[Page images and extracted text]
--- START ---

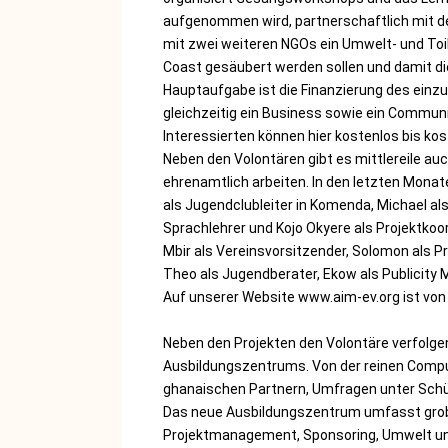
aufgenommen wird, partnerschaftlich mit d
mit zwei weiteren NGOs ein Umwelt- und Toi
Coast gesäubert werden sollen und damit die
Hauptaufgabe ist die Finanzierung des einz
gleichzeitig ein Business sowie ein Communit
Interessierten können hier kostenlos bis 
Neben den Volontären gibt es mittlereile au
ehrenamtlich arbeiten. In den letzten Monat
als Jugendclubleiter in Komenda, Michael als
Sprachlehrer und Kojo Okyere als Projektkoor
Mbir als Vereinsvorsitzender, Solomon als Pr
Theo als Jugendberater, Ekow als Publicity
Auf unserer Website www.aim-ev.org ist von 
Neben den Projekten den Volontäre verfolgen
Ausbildungszentrums. Von der reinen Compu
ghanaischen Partnern, Umfragen unter Sch
Das neue Ausbildungszentrum umfasst grob f
Projektmanagement, Sponsoring, Umwelt un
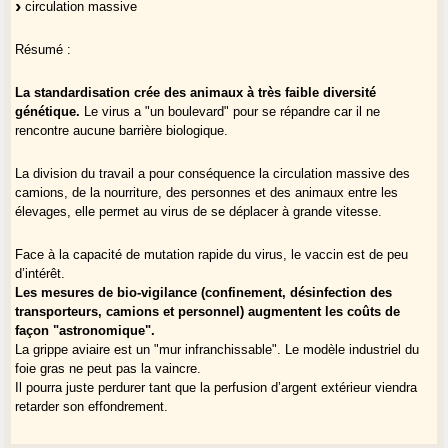
circulation massive
Résumé :
La standardisation crée des animaux à très faible diversité
génétique.
Le virus a "un boulevard" pour se répandre car il ne
rencontre aucune barrière biologique.
La division du travail a pour conséquence la circulation massive des
camions, de la nourriture, des personnes et des animaux entre les
élevages, elle permet au virus de se déplacer à grande vitesse.
Face à la capacité de mutation rapide du virus, le vaccin est de peu
d’intérêt.
Les mesures de bio-vigilance (confinement, désinfection des
transporteurs, camions et personnel) augmentent les coûts de
façon "astronomique".
La grippe aviaire est un "mur infranchissable". Le modèle industriel du
foie gras ne peut pas la vaincre.
Il pourra juste perdurer tant que la perfusion d’argent extérieur viendra
retarder son effondrement.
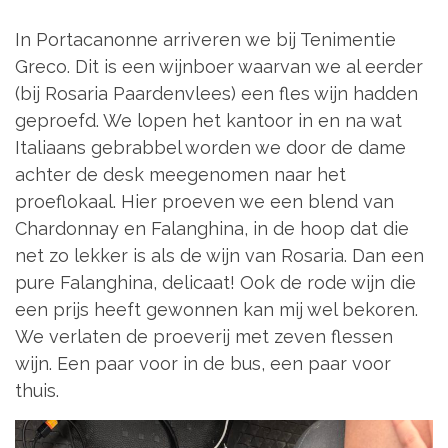
In Portacanonne arriveren we bij Tenimentie
Greco. Dit is een wijnboer waarvan we al eerder
(bij Rosaria Paardenvlees) een fles wijn hadden
geproefd. We lopen het kantoor in en na wat
Italiaans gebrabbel worden we door de dame
achter de desk meegenomen naar het
proeflokaal. Hier proeven we een blend van
Chardonnay en Falanghina, in de hoop dat die
net zo lekker is als de wijn van Rosaria. Dan een
pure Falanghina, delicaat! Ook de rode wijn die
een prijs heeft gewonnen kan mij wel bekoren.
We verlaten de proeverij met zeven flessen
wijn. Een paar voor in de bus, een paar voor
thuis.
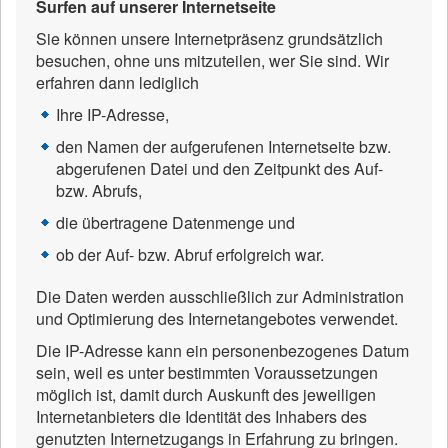
Surfen auf unserer Internetseite
Sie können unsere Internetpräsenz grundsätzlich
besuchen, ohne uns mitzuteilen, wer Sie sind. Wir
erfahren dann lediglich
Ihre IP-Adresse,
den Namen der aufgerufenen Internetseite bzw.
abgerufenen Datei und den Zeitpunkt des Auf-
bzw. Abrufs,
die übertragene Datenmenge und
ob der Auf- bzw. Abruf erfolgreich war.
Die Daten werden ausschließlich zur Administration
und Optimierung des Internetangebotes verwendet.
Die IP-Adresse kann ein personenbezogenes Datum
sein, weil es unter bestimmten Voraussetzungen
möglich ist, damit durch Auskunft des jeweiligen
Internetanbieters die Identität des Inhabers des
genutzten Internetzugangs in Erfahrung zu bringen.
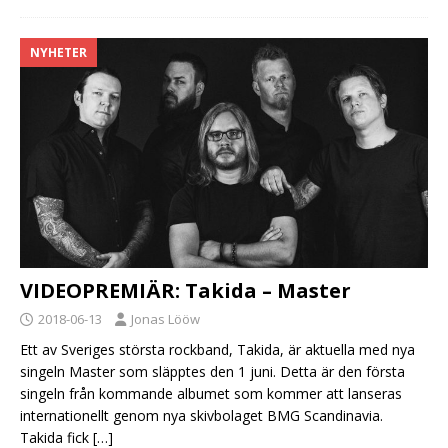
NYHETER
VIDEOPREMIÄR: Takida – Master
2018-06-13
Jonas Lööw
Ett av Sveriges största rockband, Takida, är aktuella med nya
singeln Master som släpptes den 1 juni. Detta är den första
singeln från kommande albumet som kommer att lanseras
internationellt genom nya skivbolaget BMG Scandinavia.
Takida fick
[…]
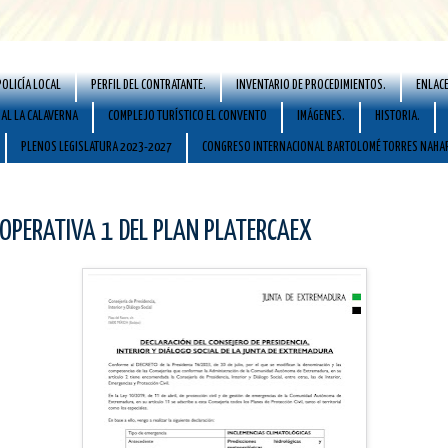
POLICÍA LOCAL
PERFIL DEL CONTRATANTE.
INVENTARIO DE PROCEDIMIENTOS.
ENLACE
AL LA CALAVERNA
COMPLEJO TURÍSTICO EL CONVENTO
IMÁGENES.
HISTORIA.
PLENOS LEGISLATURA 2023-2027
CONGRESO INTERNACIONAL BARTOLOMÉ TORRES NAHA
OPERATIVA 1 DEL PLAN PLATERCAEX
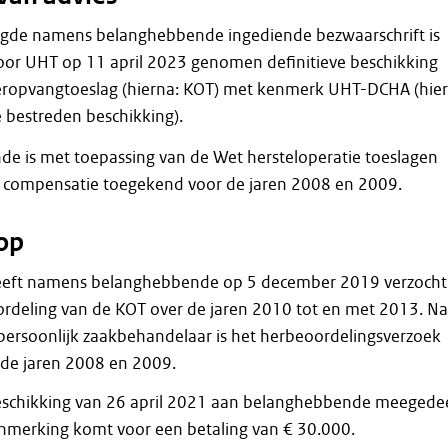
gde namens belanghebbende ingediende bezwaarschrift is
door UHT op 11 april 2023 genomen definitieve beschikking
ropvangtoeslag (hierna: KOT) met kenmerk UHT-DCHA (hie
 bestreden beschikking).
e is met toepassing van de Wet hersteloperatie toeslagen
n compensatie toegekend voor de jaren 2008 en 2009.
op
eft namens belanghebbende op 5 december 2019 verzocht
deling van de KOT over de jaren 2010 tot en met 2013. Na
persoonlijk zaakbehandelaar is het herbeoordelingsverzoek
de jaren 2008 en 2009.
beschikking van 26 april 2021 aan belanghebbende meegede
 aanmerking komt voor een betaling van € 30.000.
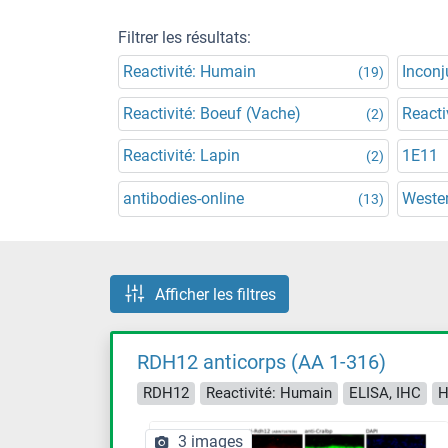
Filtrer les résultats:
Reactivité: Humain
Incon
(19)
Reactivité: Boeuf (Vache)
Reacti
(2)
Reactivité: Lapin
1E11
(2)
antibodies-online
Wester
(13)
Afficher les filtres
RDH12 anticorps (AA 1-316)
RDH12
Reactivité: Humain
ELISA, IHC
H
3 images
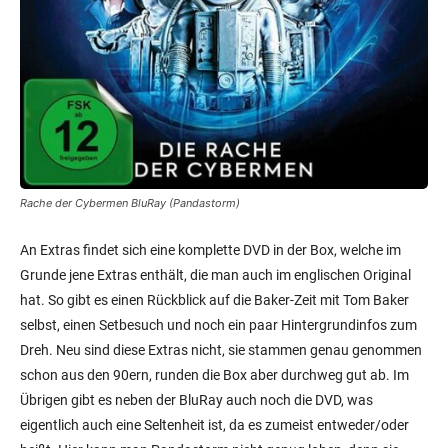
Rache der Cybermen BluRay (Pandastorm)
An Extras findet sich eine komplette DVD in der Box, welche im
Grunde jene Extras enthält, die man auch im englischen Original
hat. So gibt es einen Rückblick auf die Baker-Zeit mit Tom Baker
selbst, einen Setbesuch und noch ein paar Hintergrundinfos zum
Dreh. Neu sind diese Extras nicht, sie stammen genau genommen
schon aus den 90ern, runden die Box aber durchweg gut ab. Im
Übrigen gibt es neben der BluRay auch noch die DVD, was
eigentlich auch eine Seltenheit ist, da es zumeist entweder/oder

--- END ---

Instructions for the task
When you transcribe the entries above, begin at their first line, end with the line containing "Auf unserer Website www.aim-ev.org ist von", and copy each line exactly without any picture.

Answer to the exercise
aufgenommen wird, partnerschaftlich mit d
mit zwei weiteren NGOs ein Umwelt- und Toi
Coast gesäubert werden sollen und damit die
Hauptaufgabe ist die Finanzierung des einz
gleichzeitig ein Business sowie ein Communit
Interessierten können hier kostenlos bis 
Neben den Volontären gibt es mittlereile au
ehrenamtlich arbeiten. In den letzten Monat
als Jugendclubleiter in Komenda, Michael als
Sprachlehrer und Kojo Okyere als Projektkoor
Mbir als Vereinsvorsitzender, Solomon als Pr
Theo als Jugendberater, Ekow als Publicity
Auf unserer Website www.aim-ev.org ist von 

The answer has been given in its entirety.